Erdoğan, BM teşkilatının tüm eksiklerine rağmen dünyada herkesin sesini duyurabildiği, sorunlarını ve çözüm önerilerini gündeme getirebildiği yegane küresel çatı olduğunu vurgulayarak, şunları kaydetti:
TEHDİTLER ARTIK DEĞİŞMİŞTİR
"Ancak dünya artık Birleşmiş Milletlerin kurulduğu dönemdeki dünya değildir. İkinci Dünya Savaşı artık gerilerde kaldı ve o dönemdeki beş ülkenin daimi üyeliğiyle geleceğe yürümek, bu adaletle bağdaşır bir durum değildir, dünya barışını da sağlamaya yönelik bir yapı asla değil. Ülke sayısı misliyle artarken, tehditler de biçim ve ölçek de artık değişmiştir.
BİRLEŞMİŞ MİLLETLER'İN REFORME EDİLMESİ ŞARTTIR
Bu tehditlerle mücadele için yeni yöntemler geliştirilmesine ihtiyaç vardır. Birleşmiş Milletler'in, değişen şartlara ayak uydurmak için reforme edilmesi şarttır. Örneğin bu yılki gündemde reform var ama bu reform yine bizim anladığımız bir manada bir reform değil.
Asıl olan Birleşmiş Milletler'in yapısı üzerindeki reformdur. Bu reform gerçekleşmediği sürece sağlıklı bir Birleşmiş Milletler yapısı veya çalışması görmek de mümkün değildir."

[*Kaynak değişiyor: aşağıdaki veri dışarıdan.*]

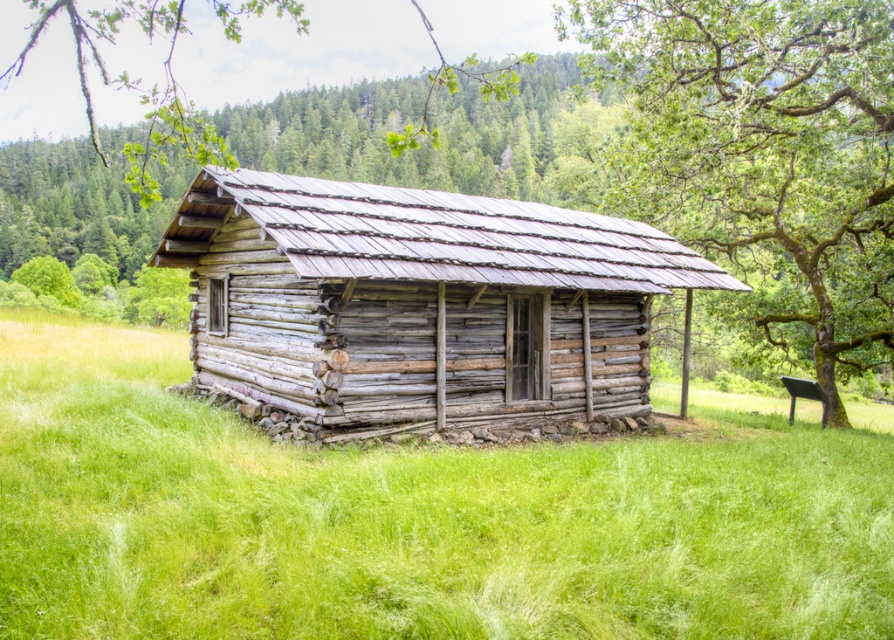
You are standing in front of the rustic log cabin and notice the green grassy field at center and the green leafy tree at upper center. Which of these two objects appears larger in the image?

The green leafy tree at upper center appears larger than the green grassy field at center.

You are standing in front of the weathered wood cabin at center and looking towards the green leafy tree at upper center. Can you see the entire cabin through the tree?

The green leafy tree at upper center is in front of the weathered wood cabin at center, so the tree would block part of the cabin from view.

You are standing in front of the rustic log cabin and want to determine the position of two points marked on the cabin wall. The first point is at coordinate point (129,390) and the second is at point (808,339). Which point is closer to your viewpoint?

Point (129,390) is closer to the camera than point (808,339).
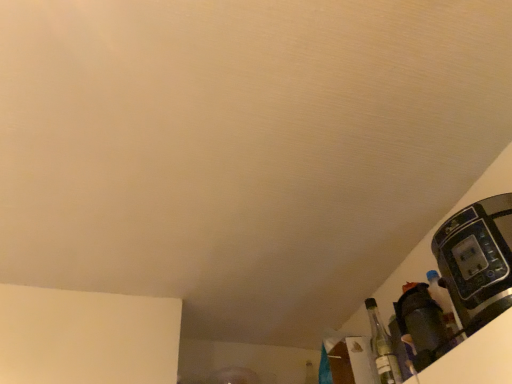
Where is `matte black coffee maker at lower right`? matte black coffee maker at lower right is located at coordinates tap(421, 325).

Locate an element on the screen. black plastic coffee machine at right is located at coordinates (477, 260).

Where is `matte black coffee maker at lower right`? matte black coffee maker at lower right is located at coordinates (421, 325).

Which object is positioned more to the left, black plastic coffee machine at right or matte black coffee maker at lower right?

matte black coffee maker at lower right is more to the left.

What's the angular difference between black plastic coffee machine at right and matte black coffee maker at lower right's facing directions?

They differ by 0.00426 degrees in their facing directions.

Which is behind, point (486, 281) or point (419, 294)?

The point (419, 294) is more distant.

Is black plastic coffee machine at right further to camera compared to matte black coffee maker at lower right?

No, black plastic coffee machine at right is closer to the viewer.

Considering the positions of point (417, 329) and point (394, 364), is point (417, 329) closer or farther from the camera than point (394, 364)?

Clearly, point (417, 329) is closer to the camera than point (394, 364).

Between matte black coffee maker at lower right and clear glass bottle at lower right, which one has larger size?

Bigger between the two is matte black coffee maker at lower right.

From the image's perspective, which object appears higher, matte black coffee maker at lower right or clear glass bottle at lower right?

From the image's view, matte black coffee maker at lower right is above.

Choose the correct answer: Is matte black coffee maker at lower right inside clear glass bottle at lower right or outside it?

matte black coffee maker at lower right cannot be found inside clear glass bottle at lower right.

Between point (490, 282) and point (390, 379), which one is positioned behind?

Point (390, 379)

Could you tell me if black plastic coffee machine at right is turned towards clear glass bottle at lower right?

No, black plastic coffee machine at right does not turn towards clear glass bottle at lower right.

From the image's perspective, is black plastic coffee machine at right above or below clear glass bottle at lower right?

black plastic coffee machine at right is situated higher than clear glass bottle at lower right in the image.

The height and width of the screenshot is (384, 512). Identify the location of bottle above the matte black coffee maker at lower right (from a real-world perspective). (382, 347).

Is clear glass bottle at lower right bigger than matte black coffee maker at lower right?

Actually, clear glass bottle at lower right might be smaller than matte black coffee maker at lower right.

Can you confirm if clear glass bottle at lower right is positioned to the right of matte black coffee maker at lower right?

No.

How different are the orientations of clear glass bottle at lower right and matte black coffee maker at lower right in degrees?

The angle between the facing direction of clear glass bottle at lower right and the facing direction of matte black coffee maker at lower right is 0.00451 degrees.

From a real-world perspective, is clear glass bottle at lower right positioned over black plastic coffee machine at right based on gravity?

Yes.

Does clear glass bottle at lower right touch black plastic coffee machine at right?

There is a gap between clear glass bottle at lower right and black plastic coffee machine at right.

From the image's perspective, is clear glass bottle at lower right above black plastic coffee machine at right?

No, from the image's perspective, clear glass bottle at lower right is not on top of black plastic coffee machine at right.

Which is more to the right, clear glass bottle at lower right or black plastic coffee machine at right?

From the viewer's perspective, black plastic coffee machine at right appears more on the right side.

From the image's perspective, between matte black coffee maker at lower right and black plastic coffee machine at right, which one is located above?

black plastic coffee machine at right appears higher in the image.

Is matte black coffee maker at lower right spatially inside black plastic coffee machine at right, or outside of it?

matte black coffee maker at lower right is not enclosed by black plastic coffee machine at right.

Is matte black coffee maker at lower right far away from black plastic coffee machine at right?

No, there isn't a large distance between matte black coffee maker at lower right and black plastic coffee machine at right.

Image resolution: width=512 pixels, height=384 pixels. What are the coordinates of `coffee machine located in front of the matte black coffee maker at lower right` in the screenshot? It's located at (477, 260).

This screenshot has height=384, width=512. I want to click on bottle below the matte black coffee maker at lower right (from the image's perspective), so (382, 347).

Looking at the image, which one is located further to matte black coffee maker at lower right, black plastic coffee machine at right or clear glass bottle at lower right?

Among the two, black plastic coffee machine at right is located further to matte black coffee maker at lower right.

When comparing their distances from black plastic coffee machine at right, does matte black coffee maker at lower right or clear glass bottle at lower right seem further?

clear glass bottle at lower right.

Estimate the real-world distances between objects in this image. Which object is closer to clear glass bottle at lower right, matte black coffee maker at lower right or black plastic coffee machine at right?

matte black coffee maker at lower right is closer to clear glass bottle at lower right.

When comparing their distances from matte black coffee maker at lower right, does clear glass bottle at lower right or black plastic coffee machine at right seem closer?

clear glass bottle at lower right lies closer to matte black coffee maker at lower right than the other object.

Based on the photo, when comparing their distances from black plastic coffee machine at right, does clear glass bottle at lower right or matte black coffee maker at lower right seem further?

clear glass bottle at lower right is further to black plastic coffee machine at right.

From the image, which object appears to be nearer to clear glass bottle at lower right, black plastic coffee machine at right or matte black coffee maker at lower right?

Based on the image, matte black coffee maker at lower right appears to be nearer to clear glass bottle at lower right.

The image size is (512, 384). In order to click on appliance positioned between black plastic coffee machine at right and clear glass bottle at lower right from near to far in this screenshot , I will do `click(421, 325)`.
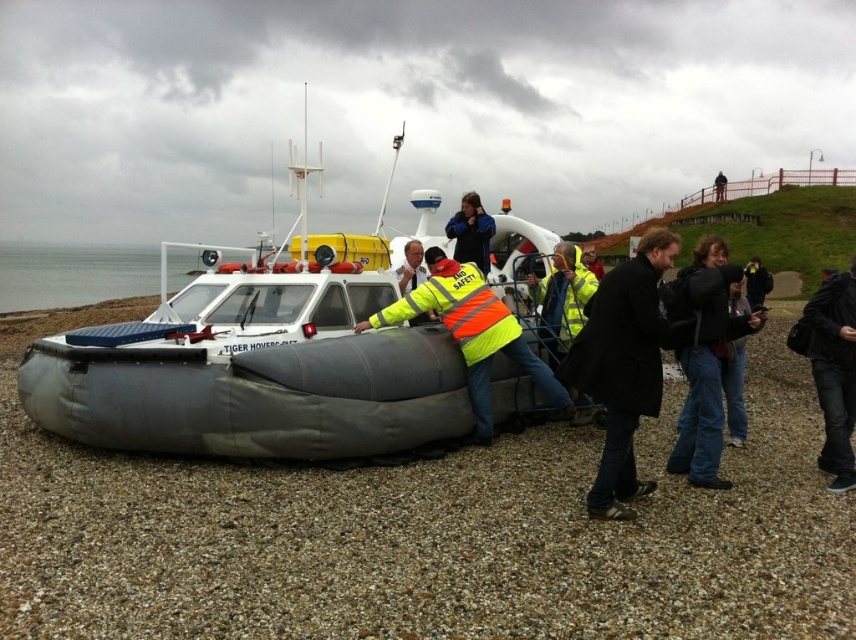
Is gray rubber hovercraft at center to the right of black matte coat at center from the viewer's perspective?

Incorrect, gray rubber hovercraft at center is not on the right side of black matte coat at center.

Is point (411, 445) more distant than point (646, 486)?

That is True.

I want to click on gray rubber hovercraft at center, so click(x=257, y=365).

Who is lower down, gray rubber hovercraft at center or high-visibility fabric safety vest at center?

Positioned lower is gray rubber hovercraft at center.

Consider the image. Who is more forward, (67, 344) or (489, 413)?

Point (67, 344) is more forward.

The height and width of the screenshot is (640, 856). Identify the location of gray rubber hovercraft at center. (257, 365).

Which is more to the left, black matte coat at center or high-visibility fabric safety vest at center?

high-visibility fabric safety vest at center is more to the left.

Between point (652, 273) and point (477, 385), which one is positioned in front?

Point (652, 273) is more forward.

Where is `black matte coat at center`? The height and width of the screenshot is (640, 856). black matte coat at center is located at coordinates (623, 365).

Locate an element on the screen. The image size is (856, 640). black matte coat at center is located at coordinates (623, 365).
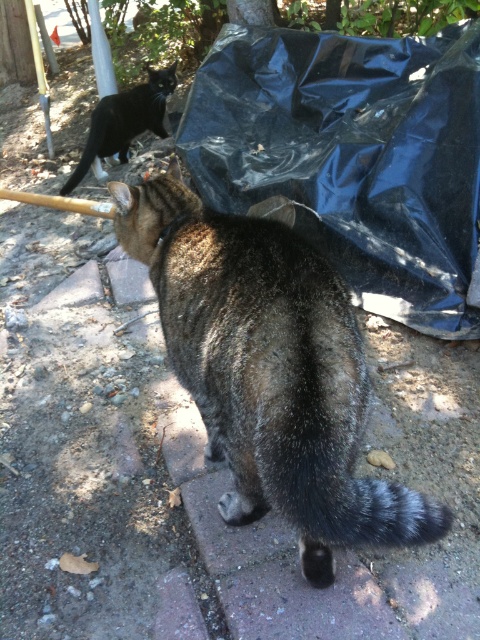
Question: Which of these objects is positioned closest to the tabby fur cat at center?

Choices:
 (A) black fur cat at upper left
 (B) black plastic bag at upper right

Answer: (B)

Question: Does tabby fur cat at center appear under black fur cat at upper left?

Choices:
 (A) yes
 (B) no

Answer: (A)

Question: Which of these objects is positioned farthest from the black fur cat at upper left?

Choices:
 (A) tabby fur cat at center
 (B) black plastic bag at upper right

Answer: (A)

Question: Is black plastic bag at upper right below black fur cat at upper left?

Choices:
 (A) yes
 (B) no

Answer: (A)

Question: Can you confirm if tabby fur cat at center is positioned above black fur cat at upper left?

Choices:
 (A) no
 (B) yes

Answer: (A)

Question: Based on their relative distances, which object is farther from the black plastic bag at upper right?

Choices:
 (A) tabby fur cat at center
 (B) black fur cat at upper left

Answer: (A)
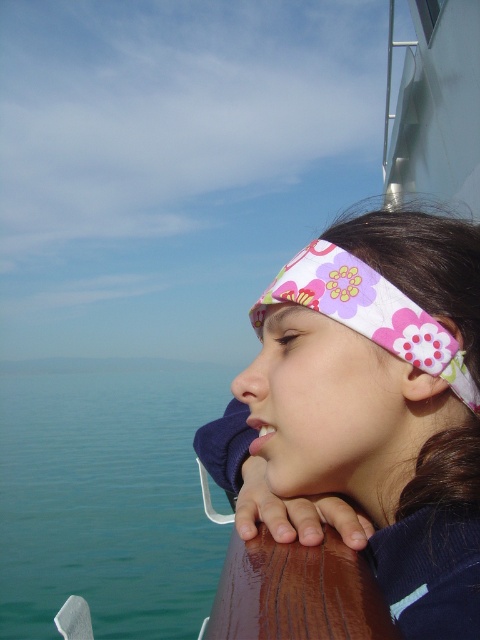
Question: Can you confirm if blue water at lower left is thinner than floral fabric headband at center?

Choices:
 (A) yes
 (B) no

Answer: (B)

Question: Does blue water at lower left appear on the left side of floral fabric headband at center?

Choices:
 (A) yes
 (B) no

Answer: (A)

Question: Considering the relative positions of blue water at lower left and floral fabric headband at center in the image provided, where is blue water at lower left located with respect to floral fabric headband at center?

Choices:
 (A) above
 (B) below

Answer: (B)

Question: Which object is farther from the camera taking this photo?

Choices:
 (A) floral fabric headband at center
 (B) blue water at lower left

Answer: (B)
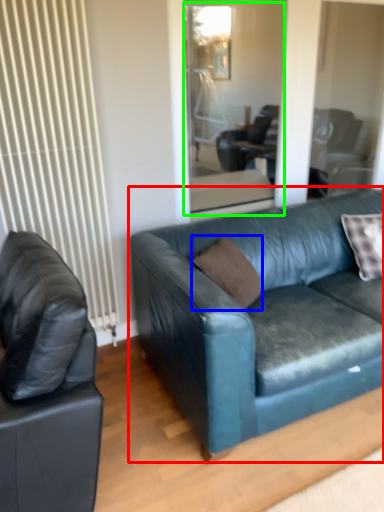
Question: Considering the real-world distances, which object is closest to studio couch (highlighted by a red box)? pillow (highlighted by a blue box) or glass door (highlighted by a green box).

Choices:
 (A) pillow
 (B) glass door

Answer: (A)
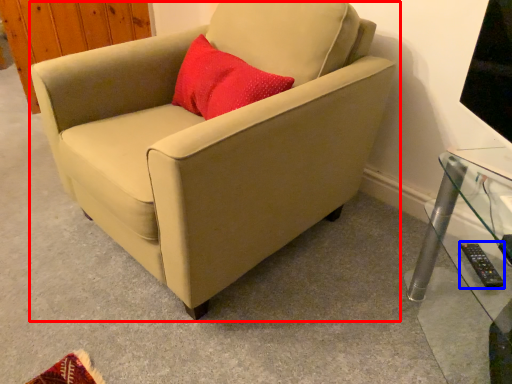
Question: Among these objects, which one is farthest to the camera, chair (highlighted by a red box) or remote (highlighted by a blue box)?

Choices:
 (A) chair
 (B) remote

Answer: (B)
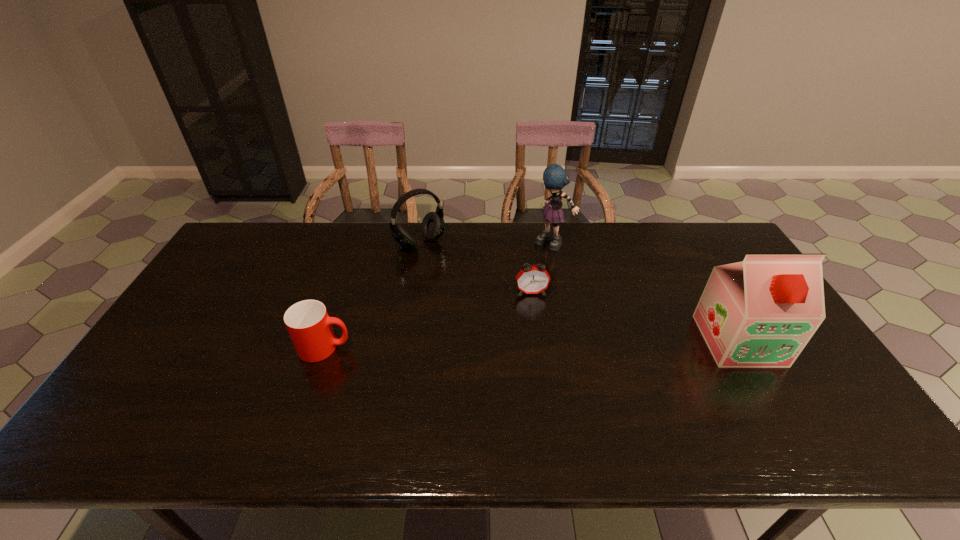
What are the coordinates of `free spot at the far edge of the desktop` in the screenshot? It's located at click(654, 255).

The height and width of the screenshot is (540, 960). Find the location of `vacant space at the near edge of the desktop`. vacant space at the near edge of the desktop is located at coordinates (397, 408).

At what (x,y) coordinates should I click in order to perform the action: click on vacant space at the far left corner of the desktop. Please return your answer as a coordinate pair (x, y). Looking at the image, I should click on (229, 251).

Where is `blank space at the far right corner`? This screenshot has height=540, width=960. blank space at the far right corner is located at coordinates click(690, 225).

In the image, there is a desktop. Where is `free region at the near right corner`? Image resolution: width=960 pixels, height=540 pixels. free region at the near right corner is located at coordinates (786, 403).

This screenshot has height=540, width=960. In order to click on unoccupied area between the second object from left to right and the rightmost object in this screenshot , I will do `click(579, 292)`.

Identify the location of free space between the leftmost object and the rag doll. This screenshot has width=960, height=540. (439, 296).

Locate an element on the screen. empty space that is in between the rag doll and the headset is located at coordinates point(486,244).

Find the location of a particular element. This screenshot has height=540, width=960. empty space between the soya milk and the second object from left to right is located at coordinates (579, 292).

The width and height of the screenshot is (960, 540). I want to click on free point between the third farthest object and the third tallest object, so click(475, 267).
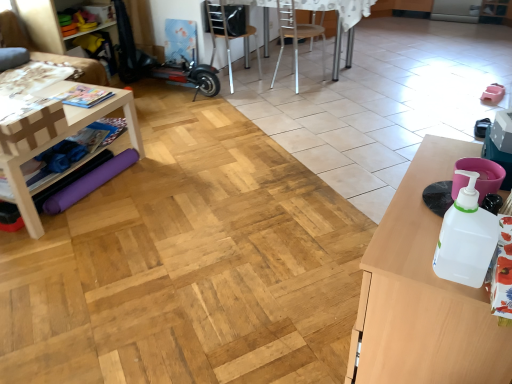
Question: In which direction should I rotate to look at black plastic chair at center, the first chair in the left-to-right sequence?

Choices:
 (A) left
 (B) right

Answer: (A)

Question: Is metallic silver table at center surrounded by wooden table at right, marked as the 2th table in a back-to-front arrangement?

Choices:
 (A) yes
 (B) no

Answer: (B)

Question: Is wooden table at right, which is the 2th table in left-to-right order, closer to camera compared to metallic silver table at center?

Choices:
 (A) no
 (B) yes

Answer: (B)

Question: Is wooden table at right, which is the 2th table in left-to-right order, to the right of metallic silver table at center from the viewer's perspective?

Choices:
 (A) yes
 (B) no

Answer: (A)

Question: From the image's perspective, is wooden table at right, marked as the 2th table in a back-to-front arrangement, located above metallic silver table at center?

Choices:
 (A) no
 (B) yes

Answer: (A)

Question: Is wooden table at right, marked as the first table in a front-to-back arrangement, positioned with its back to metallic silver table at center?

Choices:
 (A) yes
 (B) no

Answer: (B)

Question: Does wooden table at right, marked as the 2th table in a back-to-front arrangement, have a lesser height compared to metallic silver table at center?

Choices:
 (A) no
 (B) yes

Answer: (B)

Question: Is metallic silver table at center looking in the opposite direction of metallic silver chair at center, which ranks as the first chair in right-to-left order?

Choices:
 (A) yes
 (B) no

Answer: (A)

Question: Is metallic silver table at center in contact with metallic silver chair at center, the 2th chair in the left-to-right sequence?

Choices:
 (A) no
 (B) yes

Answer: (A)

Question: Is metallic silver table at center to the left of metallic silver chair at center, which ranks as the first chair in right-to-left order, from the viewer's perspective?

Choices:
 (A) no
 (B) yes

Answer: (A)

Question: Considering the relative positions of metallic silver table at center and metallic silver chair at center, which ranks as the first chair in right-to-left order, in the image provided, is metallic silver table at center to the right of metallic silver chair at center, which ranks as the first chair in right-to-left order, from the viewer's perspective?

Choices:
 (A) no
 (B) yes

Answer: (B)

Question: Is metallic silver table at center smaller than metallic silver chair at center, the 2th chair in the left-to-right sequence?

Choices:
 (A) yes
 (B) no

Answer: (B)

Question: Does metallic silver table at center turn towards metallic silver chair at center, which ranks as the first chair in right-to-left order?

Choices:
 (A) yes
 (B) no

Answer: (A)

Question: Is white plastic bottle at right oriented away from white wood table at left, placed as the second table when sorted from right to left?

Choices:
 (A) no
 (B) yes

Answer: (A)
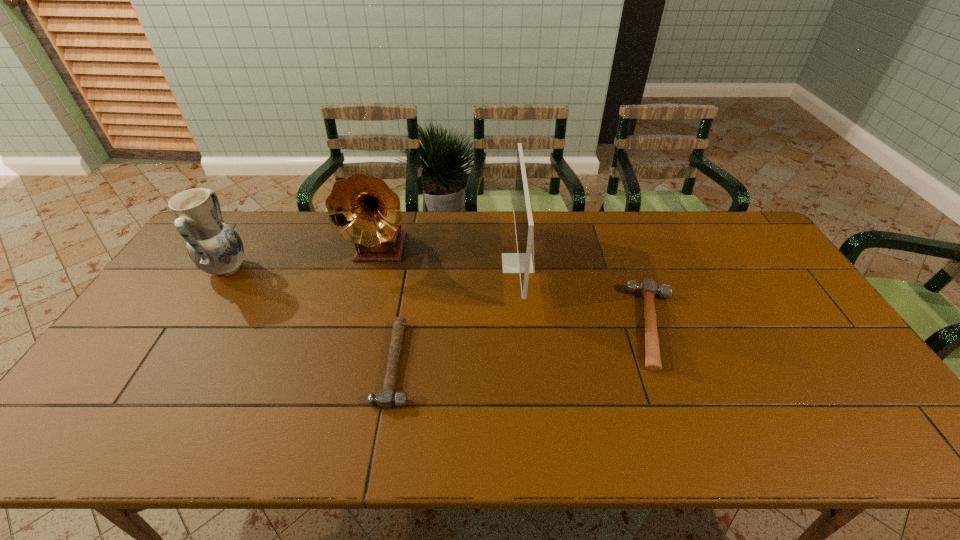
Identify the location of free location located on the front-facing side of the fourth object from left to right. The image size is (960, 540). (416, 263).

Identify the location of vacant space located 0.380m on either side of the pottery. The width and height of the screenshot is (960, 540). (369, 269).

Where is `free region located 0.370m on the left of the taller hammer`? The height and width of the screenshot is (540, 960). free region located 0.370m on the left of the taller hammer is located at coordinates (497, 326).

Identify the location of free space located on the striking face of the shortest object. This screenshot has width=960, height=540. (560, 363).

The image size is (960, 540). What are the coordinates of `phonograph_record that is at the far edge` in the screenshot? It's located at (364, 210).

Locate an element on the screen. monitor situated at the far edge is located at coordinates click(x=522, y=262).

This screenshot has width=960, height=540. In order to click on pottery that is at the far edge in this screenshot , I will do 214,247.

Identify the location of object positioned at the left edge. The height and width of the screenshot is (540, 960). (214, 247).

This screenshot has height=540, width=960. I want to click on object that is at the far left corner, so click(214, 247).

This screenshot has height=540, width=960. In the image, there is a desktop. Find the location of `blank space at the far edge`. blank space at the far edge is located at coordinates pyautogui.click(x=420, y=227).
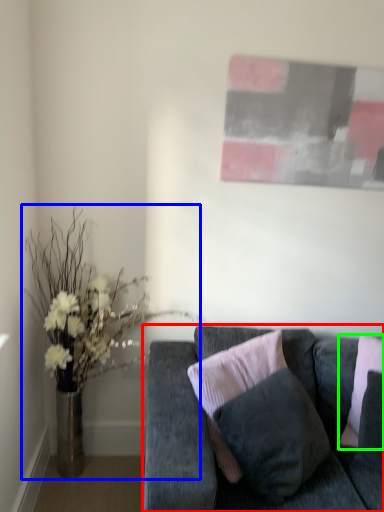
Question: Which object is positioned closest to studio couch (highlighted by a red box)? Select from houseplant (highlighted by a blue box) and pillow (highlighted by a green box).

Choices:
 (A) houseplant
 (B) pillow

Answer: (B)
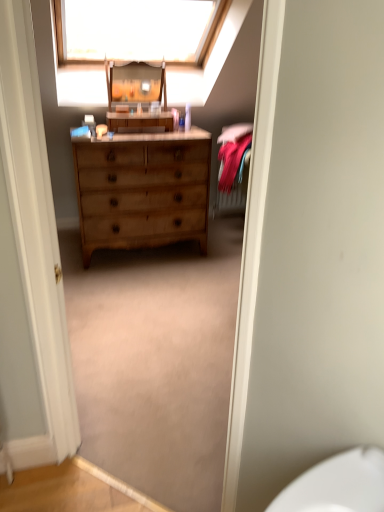
Identify the location of white fabric at upper center. The width and height of the screenshot is (384, 512). (138, 30).

This screenshot has height=512, width=384. Describe the element at coordinates (137, 97) in the screenshot. I see `wooden changing table at center` at that location.

What do you see at coordinates (232, 168) in the screenshot? This screenshot has width=384, height=512. I see `velvet pink bed at right` at bounding box center [232, 168].

The width and height of the screenshot is (384, 512). What do you see at coordinates (139, 121) in the screenshot? I see `wooden dresser at center` at bounding box center [139, 121].

This screenshot has height=512, width=384. What do you see at coordinates (142, 190) in the screenshot?
I see `light brown wood dresser at center` at bounding box center [142, 190].

Locate an element on the screen. The image size is (384, 512). white fabric at upper center is located at coordinates (138, 30).

Which object is closer to the camera, velvet pink bed at right or white fabric at upper center?

white fabric at upper center is closer to the camera.

From a real-world perspective, is velvet pink bed at right under white fabric at upper center?

Yes.

Is velvet pink bed at right spatially inside white fabric at upper center, or outside of it?

velvet pink bed at right lies outside white fabric at upper center.

Which of these two, velvet pink bed at right or white fabric at upper center, is bigger?

white fabric at upper center.

Is light brown wood dresser at center inside the boundaries of wooden dresser at center, or outside?

light brown wood dresser at center lies outside wooden dresser at center.

How many degrees apart are the facing directions of light brown wood dresser at center and wooden dresser at center?

1.05 degrees separate the facing orientations of light brown wood dresser at center and wooden dresser at center.

Is light brown wood dresser at center wider or thinner than wooden dresser at center?

light brown wood dresser at center is wider than wooden dresser at center.

Choose the correct answer: Is wooden changing table at center inside white fabric at upper center or outside it?

wooden changing table at center is not enclosed by white fabric at upper center.

From a real-world perspective, is wooden changing table at center positioned above or below white fabric at upper center?

wooden changing table at center is below white fabric at upper center.

From the image's perspective, which is above, wooden changing table at center or white fabric at upper center?

white fabric at upper center is shown above in the image.

The image size is (384, 512). Find the location of `changing table that appears below the white fabric at upper center (from a real-world perspective)`. changing table that appears below the white fabric at upper center (from a real-world perspective) is located at coordinates (137, 97).

Where is `changing table on the left of velvet pink bed at right`? changing table on the left of velvet pink bed at right is located at coordinates (137, 97).

Is wooden changing table at center shorter than velvet pink bed at right?

Yes.

Is wooden changing table at center oriented towards velvet pink bed at right?

No, wooden changing table at center is not turned towards velvet pink bed at right.

Considering the positions of objects wooden changing table at center and velvet pink bed at right in the image provided, who is in front, wooden changing table at center or velvet pink bed at right?

wooden changing table at center is closer to the camera.

Choose the correct answer: Is wooden changing table at center inside light brown wood dresser at center or outside it?

wooden changing table at center cannot be found inside light brown wood dresser at center.

Is wooden changing table at center looking in the opposite direction of light brown wood dresser at center?

No, light brown wood dresser at center is not at the back of wooden changing table at center.

Is the depth of wooden changing table at center less than that of light brown wood dresser at center?

That is False.

Between point (128, 125) and point (172, 210), which one is positioned behind?

The point (172, 210) is behind.

Considering the sizes of wooden dresser at center and velvet pink bed at right in the image, is wooden dresser at center bigger or smaller than velvet pink bed at right?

Türkiye'nin, kurucu üyesi olduğu BM'nin ihtilafların önlenmesi ve çözümü, barışı koruma faaliyetleri, kalkınma ve insani yardımlar gibi çalışmalarına önemli katkılarda bulunduğuna işaret eden Erdoğan, bölgesel merkez olma yolunda hızla ilerleyen "İstanbul'un aynı zamanda BM Merkezi olmasını" teklif ettiklerini anımsattı.